Kabul, Islamabad urged to review transit trade treaty
PESHAWAR: The Pak-Afghan Joint Chamber of Commerce and Industry has urged Islamabad and Kabul to review the Afghan Transit Trade Agreement (ATTA), otherwise it will lose its utility.
The chamber’s senior vice president Ziaul Haq Sarhadi said both the governments were least bothered to take practical steps for strengthening the bilateral trade and improving ATTA, and in case serious attention was not paid the situation would go from bad to worse in near future, according to a statement issued here on Friday.
Mr Sarhadi, who is also the vice-chairman of All Pakistan Customs Agents Association, maintained that India and Iran would exploit the situation, and as a result, the business community of Pakistan and Afghanistan would suffer.

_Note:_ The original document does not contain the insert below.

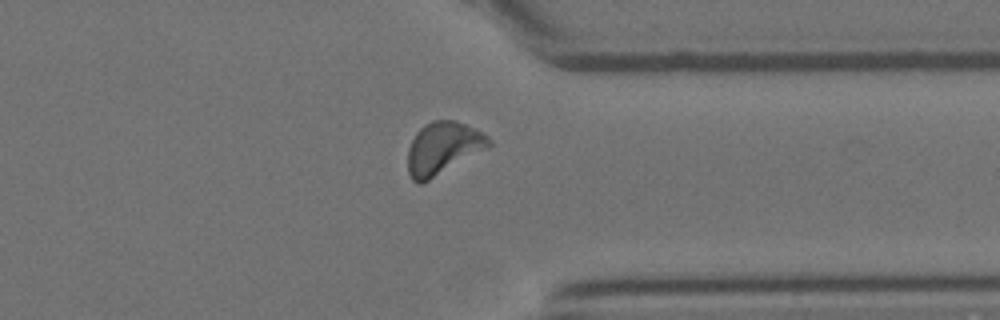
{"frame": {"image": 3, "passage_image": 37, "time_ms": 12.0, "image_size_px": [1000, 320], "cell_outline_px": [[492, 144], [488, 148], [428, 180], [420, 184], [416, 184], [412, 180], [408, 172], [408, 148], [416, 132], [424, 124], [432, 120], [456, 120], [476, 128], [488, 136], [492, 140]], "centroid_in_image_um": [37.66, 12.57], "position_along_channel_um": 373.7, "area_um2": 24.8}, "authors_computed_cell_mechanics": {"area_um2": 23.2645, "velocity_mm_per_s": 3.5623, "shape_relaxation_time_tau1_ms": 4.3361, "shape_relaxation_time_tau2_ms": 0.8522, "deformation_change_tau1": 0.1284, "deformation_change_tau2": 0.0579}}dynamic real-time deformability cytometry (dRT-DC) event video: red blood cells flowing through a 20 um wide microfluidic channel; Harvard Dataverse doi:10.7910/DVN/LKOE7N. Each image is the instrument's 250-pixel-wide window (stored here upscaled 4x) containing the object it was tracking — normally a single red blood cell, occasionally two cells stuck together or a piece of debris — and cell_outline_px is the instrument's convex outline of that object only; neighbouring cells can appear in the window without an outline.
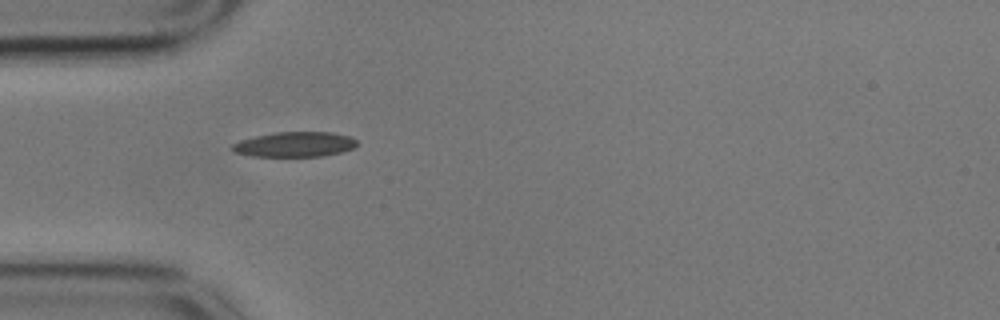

He stressed the need that a comprehensive policy should be devised for taking advantage from the big markets of Afghanistan and other central Asian states.
The ATTA has already been sabotaged as 70 per cent of the business has been shifted to Chabahar and Bandar Abbas ports of Iran during the past six years, and as a result, the Pak-Afghan bilateral trade has been reduced from $2.5 billion to $1.5 billion, Mr Sarhadi pointed out, calling for concrete steps to realise the dream of taking the trade volume between Pakistan and Afghanistan to $5 billion.
He said both the countries should recognise each other’s importance and extend cooperation to remove the hurdles in the trade activities.